TASK INSTRUCTIONS: Return exactly these lines and no others: the one containing "分钟的倒计时。如果 1 分钟后还未收到邮件，请再次点击此按钮。" and all that follow it to the end of the listing below.
-- Opening Marker --
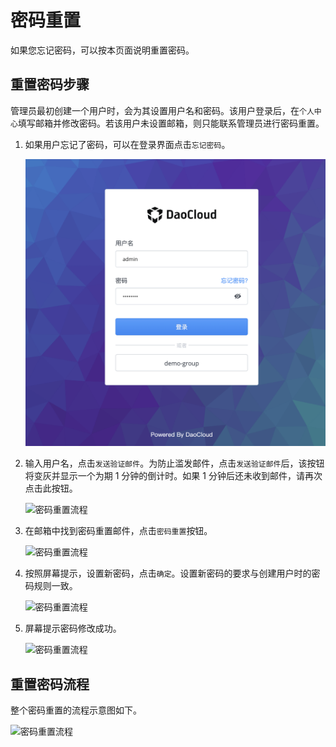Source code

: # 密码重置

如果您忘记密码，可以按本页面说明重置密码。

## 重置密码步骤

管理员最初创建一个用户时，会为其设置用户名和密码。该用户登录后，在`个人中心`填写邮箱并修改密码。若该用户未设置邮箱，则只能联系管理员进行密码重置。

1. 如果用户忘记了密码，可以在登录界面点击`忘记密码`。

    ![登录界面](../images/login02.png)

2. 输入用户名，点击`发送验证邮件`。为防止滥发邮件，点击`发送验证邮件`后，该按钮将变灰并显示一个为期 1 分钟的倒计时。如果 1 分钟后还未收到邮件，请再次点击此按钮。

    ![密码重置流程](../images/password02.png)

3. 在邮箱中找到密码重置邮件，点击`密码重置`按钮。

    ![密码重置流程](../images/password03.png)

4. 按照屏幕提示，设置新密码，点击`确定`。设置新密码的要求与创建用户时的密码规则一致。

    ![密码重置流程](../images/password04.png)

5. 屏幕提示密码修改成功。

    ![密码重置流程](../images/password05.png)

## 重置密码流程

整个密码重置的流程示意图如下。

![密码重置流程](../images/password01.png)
-- Closing Marker --
EXPECTED ANSWER:
2. 输入用户名，点击`发送验证邮件`。为防止滥发邮件，点击`发送验证邮件`后，该按钮将变灰并显示一个为期 1 分钟的倒计时。如果 1 分钟后还未收到邮件，请再次点击此按钮。

    ![密码重置流程](../images/password02.png)

3. 在邮箱中找到密码重置邮件，点击`密码重置`按钮。

    ![密码重置流程](../images/password03.png)

4. 按照屏幕提示，设置新密码，点击`确定`。设置新密码的要求与创建用户时的密码规则一致。

    ![密码重置流程](../images/password04.png)

5. 屏幕提示密码修改成功。

    ![密码重置流程](../images/password05.png)

## 重置密码流程

整个密码重置的流程示意图如下。

![密码重置流程](../images/password01.png)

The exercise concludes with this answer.